• [Exercise aim]: Look through the records below for the line with "Docket ID No. EPA-HQ-OW-2016-0376". Return that line and each one after it up to and including the line with "The Association of", exactly.

• [Entries shown]:

↓↓↓

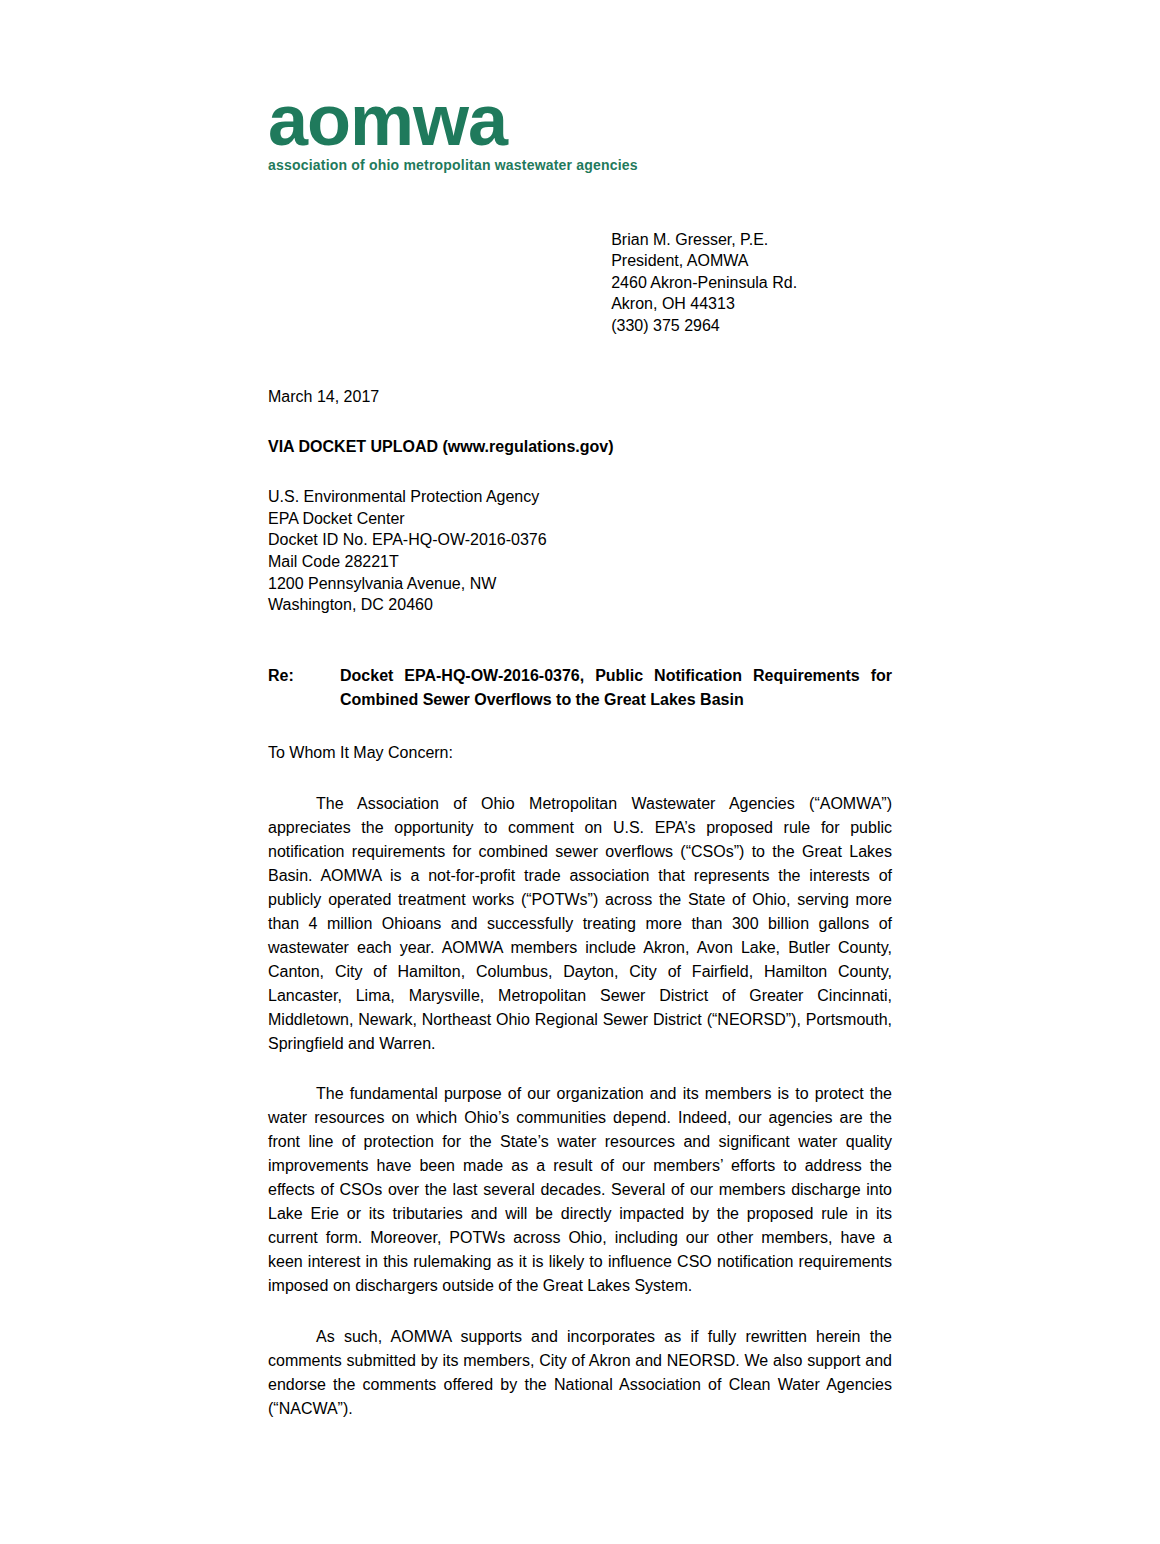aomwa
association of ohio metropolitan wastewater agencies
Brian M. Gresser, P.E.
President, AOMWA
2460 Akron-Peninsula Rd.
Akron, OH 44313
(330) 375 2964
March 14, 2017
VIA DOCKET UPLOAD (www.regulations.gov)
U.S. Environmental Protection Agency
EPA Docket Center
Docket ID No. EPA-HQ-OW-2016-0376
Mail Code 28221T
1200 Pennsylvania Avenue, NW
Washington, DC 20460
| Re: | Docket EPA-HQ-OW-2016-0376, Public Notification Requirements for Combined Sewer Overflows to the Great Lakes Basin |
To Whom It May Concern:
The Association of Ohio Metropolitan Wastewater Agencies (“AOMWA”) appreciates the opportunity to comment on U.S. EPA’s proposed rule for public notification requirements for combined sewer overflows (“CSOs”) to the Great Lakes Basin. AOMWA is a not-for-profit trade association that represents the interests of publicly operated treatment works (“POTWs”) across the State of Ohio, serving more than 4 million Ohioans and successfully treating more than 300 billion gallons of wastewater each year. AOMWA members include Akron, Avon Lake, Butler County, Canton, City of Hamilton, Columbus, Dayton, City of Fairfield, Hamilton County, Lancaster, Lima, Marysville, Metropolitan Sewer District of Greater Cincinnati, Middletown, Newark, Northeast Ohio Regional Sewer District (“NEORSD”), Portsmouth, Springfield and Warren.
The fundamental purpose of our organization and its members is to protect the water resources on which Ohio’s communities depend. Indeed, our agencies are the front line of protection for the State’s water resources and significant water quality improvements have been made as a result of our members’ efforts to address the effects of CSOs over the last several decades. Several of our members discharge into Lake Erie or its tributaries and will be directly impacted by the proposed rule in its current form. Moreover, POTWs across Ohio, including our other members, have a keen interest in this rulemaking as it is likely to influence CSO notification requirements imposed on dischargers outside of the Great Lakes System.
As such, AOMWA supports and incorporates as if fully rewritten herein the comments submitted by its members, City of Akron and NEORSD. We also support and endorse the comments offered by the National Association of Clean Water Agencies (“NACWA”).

↑↑↑
↓↓↓

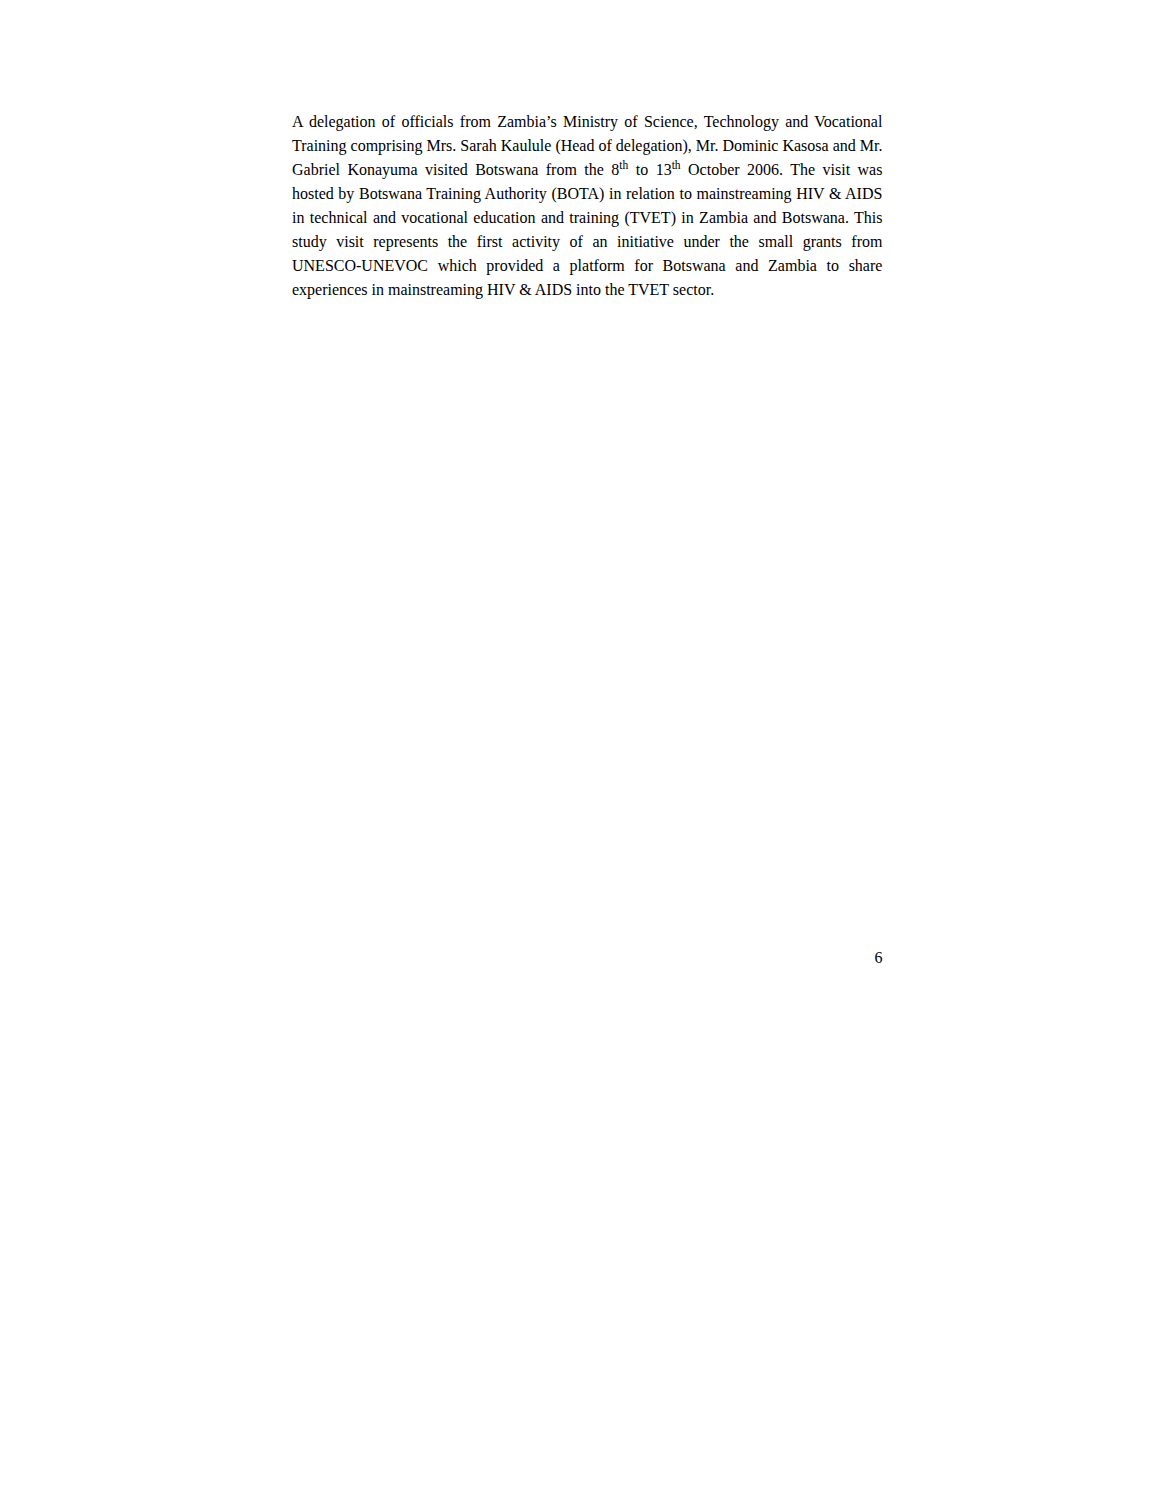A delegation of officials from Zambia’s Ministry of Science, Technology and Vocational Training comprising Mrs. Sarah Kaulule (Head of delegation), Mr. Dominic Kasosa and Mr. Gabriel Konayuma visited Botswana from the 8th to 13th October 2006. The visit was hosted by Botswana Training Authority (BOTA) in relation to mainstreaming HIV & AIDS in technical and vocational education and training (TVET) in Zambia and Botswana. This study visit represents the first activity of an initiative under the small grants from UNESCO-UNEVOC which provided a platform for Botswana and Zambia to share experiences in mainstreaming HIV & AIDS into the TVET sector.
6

↑↑↑

• [Exercise answer]:
Docket ID No. EPA-HQ-OW-2016-0376
Mail Code 28221T
1200 Pennsylvania Avenue, NW
Washington, DC 20460
| Re: | Docket EPA-HQ-OW-2016-0376, Public Notification Requirements for Combined Sewer Overflows to the Great Lakes Basin |
To Whom It May Concern:
The Association of Ohio Metropolitan Wastewater Agencies (“AOMWA”) appreciates the opportunity to comment on U.S. EPA’s proposed rule for public notification requirements for combined sewer overflows (“CSOs”) to the Great Lakes Basin. AOMWA is a not-for-profit trade association that represents the interests of publicly operated treatment works (“POTWs”) across the State of Ohio, serving more than 4 million Ohioans and successfully treating more than 300 billion gallons of wastewater each year. AOMWA members include Akron, Avon Lake, Butler County, Canton, City of Hamilton, Columbus, Dayton, City of Fairfield, Hamilton County, Lancaster, Lima, Marysville, Metropolitan Sewer District of Greater Cincinnati, Middletown, Newark, Northeast Ohio Regional Sewer District (“NEORSD”), Portsmouth, Springfield and Warren.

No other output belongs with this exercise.